There is no talk of the ‘meaning of their work … of being caught up in a moment of great historic significance’. Instead today R&D senior management takes pride in standards, costs per activity, best practices, etc.

Today’s pharmaceutical industry is hobbled with “old money”:

We tried counting work-in-process at each of the major milestones. That didn't work. We're switching to counting POC's (Proof-of-Concepts). I think that will work better. Chief Financial Officer for R&D, Major Pharmaceutical Company (2009). Private communication

NPV’s, IRR, TTM+ (Time to Market), Shots on Goal+, etc. still dominate the thinking of industry financial professionals.

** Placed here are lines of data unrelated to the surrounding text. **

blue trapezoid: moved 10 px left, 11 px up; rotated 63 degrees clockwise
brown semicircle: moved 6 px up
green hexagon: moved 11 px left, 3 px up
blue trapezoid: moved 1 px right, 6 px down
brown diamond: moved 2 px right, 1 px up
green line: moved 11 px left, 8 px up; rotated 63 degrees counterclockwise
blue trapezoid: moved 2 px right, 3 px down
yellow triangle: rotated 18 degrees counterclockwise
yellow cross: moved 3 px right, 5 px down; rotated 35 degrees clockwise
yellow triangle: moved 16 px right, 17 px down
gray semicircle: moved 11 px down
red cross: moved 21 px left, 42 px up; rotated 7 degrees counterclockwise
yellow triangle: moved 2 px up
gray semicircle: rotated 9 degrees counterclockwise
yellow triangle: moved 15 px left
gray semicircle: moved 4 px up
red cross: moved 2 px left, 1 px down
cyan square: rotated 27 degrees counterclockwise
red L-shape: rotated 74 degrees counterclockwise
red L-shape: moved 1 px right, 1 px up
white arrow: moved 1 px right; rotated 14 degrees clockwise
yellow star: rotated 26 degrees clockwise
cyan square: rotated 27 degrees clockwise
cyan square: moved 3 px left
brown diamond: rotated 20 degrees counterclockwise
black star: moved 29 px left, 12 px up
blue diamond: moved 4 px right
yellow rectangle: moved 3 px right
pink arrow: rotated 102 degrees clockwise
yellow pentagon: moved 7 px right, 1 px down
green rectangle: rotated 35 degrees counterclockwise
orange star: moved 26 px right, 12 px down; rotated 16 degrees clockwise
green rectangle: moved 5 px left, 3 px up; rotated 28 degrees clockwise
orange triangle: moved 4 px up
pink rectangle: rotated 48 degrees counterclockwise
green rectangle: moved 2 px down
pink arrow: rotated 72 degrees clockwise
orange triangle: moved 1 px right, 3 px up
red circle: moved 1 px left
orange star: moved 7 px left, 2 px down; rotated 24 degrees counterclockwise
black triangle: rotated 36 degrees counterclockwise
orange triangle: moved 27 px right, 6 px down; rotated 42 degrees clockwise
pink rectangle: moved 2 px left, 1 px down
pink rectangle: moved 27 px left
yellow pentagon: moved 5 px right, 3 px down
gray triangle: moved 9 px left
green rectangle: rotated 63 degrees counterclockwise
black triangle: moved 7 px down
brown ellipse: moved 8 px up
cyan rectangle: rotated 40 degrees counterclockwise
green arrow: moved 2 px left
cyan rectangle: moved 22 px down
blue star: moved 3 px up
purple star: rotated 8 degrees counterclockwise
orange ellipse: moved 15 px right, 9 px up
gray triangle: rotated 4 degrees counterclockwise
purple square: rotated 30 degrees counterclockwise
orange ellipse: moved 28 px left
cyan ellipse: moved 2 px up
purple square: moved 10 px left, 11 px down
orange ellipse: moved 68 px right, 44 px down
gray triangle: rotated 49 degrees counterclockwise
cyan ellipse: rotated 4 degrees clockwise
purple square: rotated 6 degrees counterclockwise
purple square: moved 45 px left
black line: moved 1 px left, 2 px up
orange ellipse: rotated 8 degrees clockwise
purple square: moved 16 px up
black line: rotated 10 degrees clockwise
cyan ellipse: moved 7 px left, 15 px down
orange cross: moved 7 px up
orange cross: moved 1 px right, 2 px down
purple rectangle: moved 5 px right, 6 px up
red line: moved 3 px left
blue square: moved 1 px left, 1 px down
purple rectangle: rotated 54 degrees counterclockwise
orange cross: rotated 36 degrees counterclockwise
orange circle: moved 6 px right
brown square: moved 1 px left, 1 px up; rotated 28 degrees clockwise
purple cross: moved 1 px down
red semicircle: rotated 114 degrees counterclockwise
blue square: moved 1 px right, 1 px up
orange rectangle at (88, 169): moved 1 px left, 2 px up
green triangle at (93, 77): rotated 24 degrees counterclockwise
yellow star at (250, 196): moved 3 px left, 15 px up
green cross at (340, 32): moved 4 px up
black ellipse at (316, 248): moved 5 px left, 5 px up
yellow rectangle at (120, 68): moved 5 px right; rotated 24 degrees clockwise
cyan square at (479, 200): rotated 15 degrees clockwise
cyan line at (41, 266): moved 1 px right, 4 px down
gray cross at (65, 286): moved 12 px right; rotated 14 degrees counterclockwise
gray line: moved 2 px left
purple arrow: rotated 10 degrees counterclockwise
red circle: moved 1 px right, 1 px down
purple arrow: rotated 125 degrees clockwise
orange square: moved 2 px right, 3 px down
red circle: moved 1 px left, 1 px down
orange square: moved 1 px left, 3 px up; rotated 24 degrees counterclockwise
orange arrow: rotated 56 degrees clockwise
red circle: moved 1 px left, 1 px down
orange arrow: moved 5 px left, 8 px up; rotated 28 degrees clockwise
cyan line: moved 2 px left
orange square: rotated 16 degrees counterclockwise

Innovation in financing for R&D, of seeing how far the rules at the SEC can be pushed, is far from their daily thinking (e.g., the 30-70 Rule). Financial re-engineering instead focuses on faster and cheaper. Enterprise-wide systems, hooking up cost accounting systems from far-flung operations so cost can be analyzed in minutia at headquarters, is touted as innovative and bold.

This is not just Big Pharma. Like our anecdotal Dutch Town, “old men” and “old money” have infected the entire industry. New basic science breakthroughs are not enough. When a new organizational form is missing, new science platforms and funding are groundless. Also, many of today’s smaller firms are still dependent on ‘old men’ and ‘old money’ from Big Pharma. As goes Big Pharma, goes the whole industry.

The pharmaceutical industry will continue to dump many tens of billions of U.S. dollars into today’s R&D organizational form. Snakeoil salesmen will come along with many promises to forestall or reverse the decline. But the signals+ are pretty clear. This is not the time for ‘fixing’ or ‘improving’ today’s pharmaceutical industry. It’s a time for preparing for Phase 3: being a provider of commodity products.


Editor's Picks for January, 2011

  • 1. Today branded drugs going off-patent give first-to-market generics manufacturers six months exclusivity under the Hatch-Waxman Act. They get six months of sales at high branded prices, at almost no cost. For a blockbuster+ drug this can translate into over U.S. $500 million in sales at extremely high profit margins. You only need one or two of these a year to show a tidy profit.
    Another way to look at it is to view today's generics industry as in Phase II. Several companies have optimized processes needed to extract monopoly profits as allowed by the Hatch-Waxman provisions. These firms too face a future in a Phase III industry, as new branded products vanish.
  • 2. In a personal communication (2009), Walter Sneader, author of History of Drug Discovery, a book tracing the history of the pharmaceutical industry through its molecules, opined the key driver for the lack of productivity in the pharmaceutical industry was a lack of new pharmacophores (e.g., core organic molecules).